Goal:
Copy each of the entries below word for word, changing nothing.

#### The input ####

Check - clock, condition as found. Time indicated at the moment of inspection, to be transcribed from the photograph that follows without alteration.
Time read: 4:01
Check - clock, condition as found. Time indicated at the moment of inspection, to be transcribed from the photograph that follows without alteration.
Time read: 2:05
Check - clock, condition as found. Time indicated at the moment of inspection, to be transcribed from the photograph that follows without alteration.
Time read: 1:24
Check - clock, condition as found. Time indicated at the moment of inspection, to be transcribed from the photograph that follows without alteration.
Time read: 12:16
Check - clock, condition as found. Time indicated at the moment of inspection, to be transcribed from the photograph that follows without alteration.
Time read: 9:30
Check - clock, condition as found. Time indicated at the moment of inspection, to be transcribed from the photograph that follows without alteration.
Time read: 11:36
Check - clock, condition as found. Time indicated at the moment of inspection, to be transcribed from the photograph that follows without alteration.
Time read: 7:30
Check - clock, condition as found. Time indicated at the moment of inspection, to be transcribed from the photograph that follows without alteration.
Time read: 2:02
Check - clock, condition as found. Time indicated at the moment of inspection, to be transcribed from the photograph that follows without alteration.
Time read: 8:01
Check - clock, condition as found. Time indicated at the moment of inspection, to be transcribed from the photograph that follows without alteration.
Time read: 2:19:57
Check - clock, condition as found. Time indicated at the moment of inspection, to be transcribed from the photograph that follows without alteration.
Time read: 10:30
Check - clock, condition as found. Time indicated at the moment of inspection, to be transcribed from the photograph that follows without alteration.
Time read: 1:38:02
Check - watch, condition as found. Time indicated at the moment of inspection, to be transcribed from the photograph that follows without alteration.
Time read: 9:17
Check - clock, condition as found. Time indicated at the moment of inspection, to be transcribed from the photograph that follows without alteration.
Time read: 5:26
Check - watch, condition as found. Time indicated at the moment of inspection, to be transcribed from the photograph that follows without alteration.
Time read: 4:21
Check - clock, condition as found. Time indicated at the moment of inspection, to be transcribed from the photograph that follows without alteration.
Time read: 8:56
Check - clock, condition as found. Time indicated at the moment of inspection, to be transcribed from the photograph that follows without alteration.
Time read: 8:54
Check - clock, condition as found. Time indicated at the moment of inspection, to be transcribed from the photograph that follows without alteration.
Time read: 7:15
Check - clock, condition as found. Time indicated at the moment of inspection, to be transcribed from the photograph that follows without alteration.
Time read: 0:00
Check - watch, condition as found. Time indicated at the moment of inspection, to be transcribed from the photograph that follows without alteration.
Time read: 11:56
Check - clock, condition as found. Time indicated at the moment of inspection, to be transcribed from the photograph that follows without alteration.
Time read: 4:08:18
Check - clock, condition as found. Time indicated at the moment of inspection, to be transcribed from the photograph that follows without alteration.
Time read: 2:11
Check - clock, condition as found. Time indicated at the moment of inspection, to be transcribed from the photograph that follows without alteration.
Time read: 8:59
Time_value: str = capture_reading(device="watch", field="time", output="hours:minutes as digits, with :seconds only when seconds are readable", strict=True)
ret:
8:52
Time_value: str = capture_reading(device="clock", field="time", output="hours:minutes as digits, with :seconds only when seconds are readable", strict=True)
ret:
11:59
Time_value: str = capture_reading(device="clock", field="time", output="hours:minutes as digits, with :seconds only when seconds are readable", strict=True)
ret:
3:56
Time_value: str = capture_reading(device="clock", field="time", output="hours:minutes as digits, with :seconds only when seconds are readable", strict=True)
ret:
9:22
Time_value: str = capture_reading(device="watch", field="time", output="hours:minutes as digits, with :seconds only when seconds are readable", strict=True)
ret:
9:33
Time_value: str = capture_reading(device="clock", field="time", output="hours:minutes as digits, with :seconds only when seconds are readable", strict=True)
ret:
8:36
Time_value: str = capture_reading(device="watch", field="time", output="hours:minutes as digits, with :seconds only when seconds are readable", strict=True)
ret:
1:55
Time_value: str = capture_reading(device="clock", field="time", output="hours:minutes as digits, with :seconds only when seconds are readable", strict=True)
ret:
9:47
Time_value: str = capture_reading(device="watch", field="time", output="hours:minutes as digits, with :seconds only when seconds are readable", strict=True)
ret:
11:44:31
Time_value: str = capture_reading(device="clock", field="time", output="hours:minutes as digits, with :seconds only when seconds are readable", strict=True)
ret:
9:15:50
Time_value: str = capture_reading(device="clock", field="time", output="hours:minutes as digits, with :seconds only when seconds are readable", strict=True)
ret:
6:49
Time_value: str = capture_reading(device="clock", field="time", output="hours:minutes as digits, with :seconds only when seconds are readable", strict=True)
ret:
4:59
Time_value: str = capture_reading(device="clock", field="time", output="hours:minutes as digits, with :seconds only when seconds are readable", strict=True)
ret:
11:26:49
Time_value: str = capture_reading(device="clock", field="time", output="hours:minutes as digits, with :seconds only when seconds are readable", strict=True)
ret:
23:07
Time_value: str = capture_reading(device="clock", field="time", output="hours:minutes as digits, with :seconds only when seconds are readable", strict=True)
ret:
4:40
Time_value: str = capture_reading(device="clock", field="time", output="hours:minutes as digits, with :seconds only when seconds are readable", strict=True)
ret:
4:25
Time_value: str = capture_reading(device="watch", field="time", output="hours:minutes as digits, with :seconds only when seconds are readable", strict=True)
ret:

####

Response to the exercise:
Check - clock, condition as found. Time indicated at the moment of inspection, to be transcribed from the photograph that follows without alteration.
Time read: 4:01
Check - clock, condition as found. Time indicated at the moment of inspection, to be transcribed from the photograph that follows without alteration.
Time read: 2:05
Check - clock, condition as found. Time indicated at the moment of inspection, to be transcribed from the photograph that follows without alteration.
Time read: 1:24
Check - clock, condition as found. Time indicated at the moment of inspection, to be transcribed from the photograph that follows without alteration.
Time read: 12:16
Check - clock, condition as found. Time indicated at the moment of inspection, to be transcribed from the photograph that follows without alteration.
Time read: 9:30
Check - clock, condition as found. Time indicated at the moment of inspection, to be transcribed from the photograph that follows without alteration.
Time read: 11:36
Check - clock, condition as found. Time indicated at the moment of inspection, to be transcribed from the photograph that follows without alteration.
Time read: 7:30
Check - clock, condition as found. Time indicated at the moment of inspection, to be transcribed from the photograph that follows without alteration.
Time read: 2:02
Check - clock, condition as found. Time indicated at the moment of inspection, to be transcribed from the photograph that follows without alteration.
Time read: 8:01
Check - clock, condition as found. Time indicated at the moment of inspection, to be transcribed from the photograph that follows without alteration.
Time read: 2:19:57
Check - clock, condition as found. Time indicated at the moment of inspection, to be transcribed from the photograph that follows without alteration.
Time read: 10:30
Check - clock, condition as found. Time indicated at the moment of inspection, to be transcribed from the photograph that follows without alteration.
Time read: 1:38:02
Check - watch, condition as found. Time indicated at the moment of inspection, to be transcribed from the photograph that follows without alteration.
Time read: 9:17
Check - clock, condition as found. Time indicated at the moment of inspection, to be transcribed from the photograph that follows without alteration.
Time read: 5:26
Check - watch, condition as found. Time indicated at the moment of inspection, to be transcribed from the photograph that follows without alteration.
Time read: 4:21
Check - clock, condition as found. Time indicated at the moment of inspection, to be transcribed from the photograph that follows without alteration.
Time read: 8:56
Check - clock, condition as found. Time indicated at the moment of inspection, to be transcribed from the photograph that follows without alteration.
Time read: 8:54
Check - clock, condition as found. Time indicated at the moment of inspection, to be transcribed from the photograph that follows without alteration.
Time read: 7:15
Check - clock, condition as found. Time indicated at the moment of inspection, to be transcribed from the photograph that follows without alteration.
Time read: 0:00
Check - watch, condition as found. Time indicated at the moment of inspection, to be transcribed from the photograph that follows without alteration.
Time read: 11:56
Check - clock, condition as found. Time indicated at the moment of inspection, to be transcribed from the photograph that follows without alteration.
Time read: 4:08:18
Check - clock, condition as found. Time indicated at the moment of inspection, to be transcribed from the photograph that follows without alteration.
Time read: 2:11
Check - clock, condition as found. Time indicated at the moment of inspection, to be transcribed from the photograph that follows without alteration.
Time read: 8:59
Time_value: str = capture_reading(device="watch", field="time", output="hours:minutes as digits, with :seconds only when seconds are readable", strict=True)
ret:
8:52
Time_value: str = capture_reading(device="clock", field="time", output="hours:minutes as digits, with :seconds only when seconds are readable", strict=True)
ret:
11:59
Time_value: str = capture_reading(device="clock", field="time", output="hours:minutes as digits, with :seconds only when seconds are readable", strict=True)
ret:
3:56
Time_value: str = capture_reading(device="clock", field="time", output="hours:minutes as digits, with :seconds only when seconds are readable", strict=True)
ret:
9:22
Time_value: str = capture_reading(device="watch", field="time", output="hours:minutes as digits, with :seconds only when seconds are readable", strict=True)
ret:
9:33
Time_value: str = capture_reading(device="clock", field="time", output="hours:minutes as digits, with :seconds only when seconds are readable", strict=True)
ret:
8:36
Time_value: str = capture_reading(device="watch", field="time", output="hours:minutes as digits, with :seconds only when seconds are readable", strict=True)
ret:
1:55
Time_value: str = capture_reading(device="clock", field="time", output="hours:minutes as digits, with :seconds only when seconds are readable", strict=True)
ret:
9:47
Time_value: str = capture_reading(device="watch", field="time", output="hours:minutes as digits, with :seconds only when seconds are readable", strict=True)
ret:
11:44:31
Time_value: str = capture_reading(device="clock", field="time", output="hours:minutes as digits, with :seconds only when seconds are readable", strict=True)
ret:
9:15:50
Time_value: str = capture_reading(device="clock", field="time", output="hours:minutes as digits, with :seconds only when seconds are readable", strict=True)
ret:
6:49
Time_value: str = capture_reading(device="clock", field="time", output="hours:minutes as digits, with :seconds only when seconds are readable", strict=True)
ret:
4:59
Time_value: str = capture_reading(device="clock", field="time", output="hours:minutes as digits, with :seconds only when seconds are readable", strict=True)
ret:
11:26:49
Time_value: str = capture_reading(device="clock", field="time", output="hours:minutes as digits, with :seconds only when seconds are readable", strict=True)
ret:
23:07
Time_value: str = capture_reading(device="clock", field="time", output="hours:minutes as digits, with :seconds only when seconds are readable", strict=True)
ret:
4:40
Time_value: str = capture_reading(device="clock", field="time", output="hours:minutes as digits, with :seconds only when seconds are readable", strict=True)
ret:
4:25
Time_value: str = capture_reading(device="watch", field="time", output="hours:minutes as digits, with :seconds only when seconds are readable", strict=True)
ret:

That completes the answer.